Output the lines from the start of the records through the line containing "right knee: (1228, 734, -28)", inclusive, as a Markdown table with the columns Row and Line. Number each row, and leave out blank lines.

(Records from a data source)
════════════════════

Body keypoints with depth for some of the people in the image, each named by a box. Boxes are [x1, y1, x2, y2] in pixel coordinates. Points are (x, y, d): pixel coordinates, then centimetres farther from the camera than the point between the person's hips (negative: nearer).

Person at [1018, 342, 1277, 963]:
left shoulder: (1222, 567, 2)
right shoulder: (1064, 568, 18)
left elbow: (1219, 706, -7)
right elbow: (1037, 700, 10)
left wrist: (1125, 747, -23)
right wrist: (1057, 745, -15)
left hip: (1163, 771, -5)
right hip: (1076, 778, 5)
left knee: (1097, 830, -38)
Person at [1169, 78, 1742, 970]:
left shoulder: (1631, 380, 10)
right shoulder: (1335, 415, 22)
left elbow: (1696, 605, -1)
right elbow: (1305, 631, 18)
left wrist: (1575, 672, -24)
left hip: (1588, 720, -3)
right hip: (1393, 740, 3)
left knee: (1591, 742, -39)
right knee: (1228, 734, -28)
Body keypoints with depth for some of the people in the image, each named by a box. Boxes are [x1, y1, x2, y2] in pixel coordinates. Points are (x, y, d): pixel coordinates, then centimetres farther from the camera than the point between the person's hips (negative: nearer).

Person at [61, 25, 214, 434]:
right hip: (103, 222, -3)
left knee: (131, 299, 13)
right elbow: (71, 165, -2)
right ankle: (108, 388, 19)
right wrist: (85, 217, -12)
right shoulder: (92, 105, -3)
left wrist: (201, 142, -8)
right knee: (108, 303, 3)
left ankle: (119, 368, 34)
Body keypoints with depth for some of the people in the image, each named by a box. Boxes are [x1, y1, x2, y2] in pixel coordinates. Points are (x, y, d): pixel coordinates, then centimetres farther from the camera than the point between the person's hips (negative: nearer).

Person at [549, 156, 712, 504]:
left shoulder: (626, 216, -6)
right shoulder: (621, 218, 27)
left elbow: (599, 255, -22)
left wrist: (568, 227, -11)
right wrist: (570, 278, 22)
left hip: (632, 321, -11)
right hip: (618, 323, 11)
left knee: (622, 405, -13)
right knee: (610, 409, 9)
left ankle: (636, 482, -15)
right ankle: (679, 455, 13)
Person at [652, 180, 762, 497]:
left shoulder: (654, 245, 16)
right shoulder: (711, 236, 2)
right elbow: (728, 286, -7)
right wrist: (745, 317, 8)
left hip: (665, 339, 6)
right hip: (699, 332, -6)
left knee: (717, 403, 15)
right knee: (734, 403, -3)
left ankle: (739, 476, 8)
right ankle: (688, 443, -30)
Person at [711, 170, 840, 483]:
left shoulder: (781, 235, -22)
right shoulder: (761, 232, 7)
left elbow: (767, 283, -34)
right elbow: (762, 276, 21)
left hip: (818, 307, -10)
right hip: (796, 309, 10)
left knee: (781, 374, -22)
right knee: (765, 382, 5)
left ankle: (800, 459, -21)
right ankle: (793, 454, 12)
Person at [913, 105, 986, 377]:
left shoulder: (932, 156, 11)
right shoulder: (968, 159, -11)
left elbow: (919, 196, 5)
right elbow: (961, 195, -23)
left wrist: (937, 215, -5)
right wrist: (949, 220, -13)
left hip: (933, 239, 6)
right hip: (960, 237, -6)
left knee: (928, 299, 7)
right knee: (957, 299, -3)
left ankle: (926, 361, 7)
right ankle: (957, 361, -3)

════════════════════

> Reply to the task
| Row | Line |
|---|---|
| 1 | Body keypoints with depth for some of the people in the image, each named by a box. Boxes are [x1, y1, x2, y2] in pixel coordinates. Points are (x, y, d): pixel coordinates, then centimetres farther from the camera than the point between the person's hips (negative: nearer). |
| 2 | Person at [1018, 342, 1277, 963]: |
| 3 | left shoulder: (1222, 567, 2) |
| 4 | right shoulder: (1064, 568, 18) |
| 5 | left elbow: (1219, 706, -7) |
| 6 | right elbow: (1037, 700, 10) |
| 7 | left wrist: (1125, 747, -23) |
| 8 | right wrist: (1057, 745, -15) |
| 9 | left hip: (1163, 771, -5) |
| 10 | right hip: (1076, 778, 5) |
| 11 | left knee: (1097, 830, -38) |
| 12 | Person at [1169, 78, 1742, 970]: |
| 13 | left shoulder: (1631, 380, 10) |
| 14 | right shoulder: (1335, 415, 22) |
| 15 | left elbow: (1696, 605, -1) |
| 16 | right elbow: (1305, 631, 18) |
| 17 | left wrist: (1575, 672, -24) |
| 18 | left hip: (1588, 720, -3) |
| 19 | right hip: (1393, 740, 3) |
| 20 | left knee: (1591, 742, -39) |
| 21 | right knee: (1228, 734, -28) |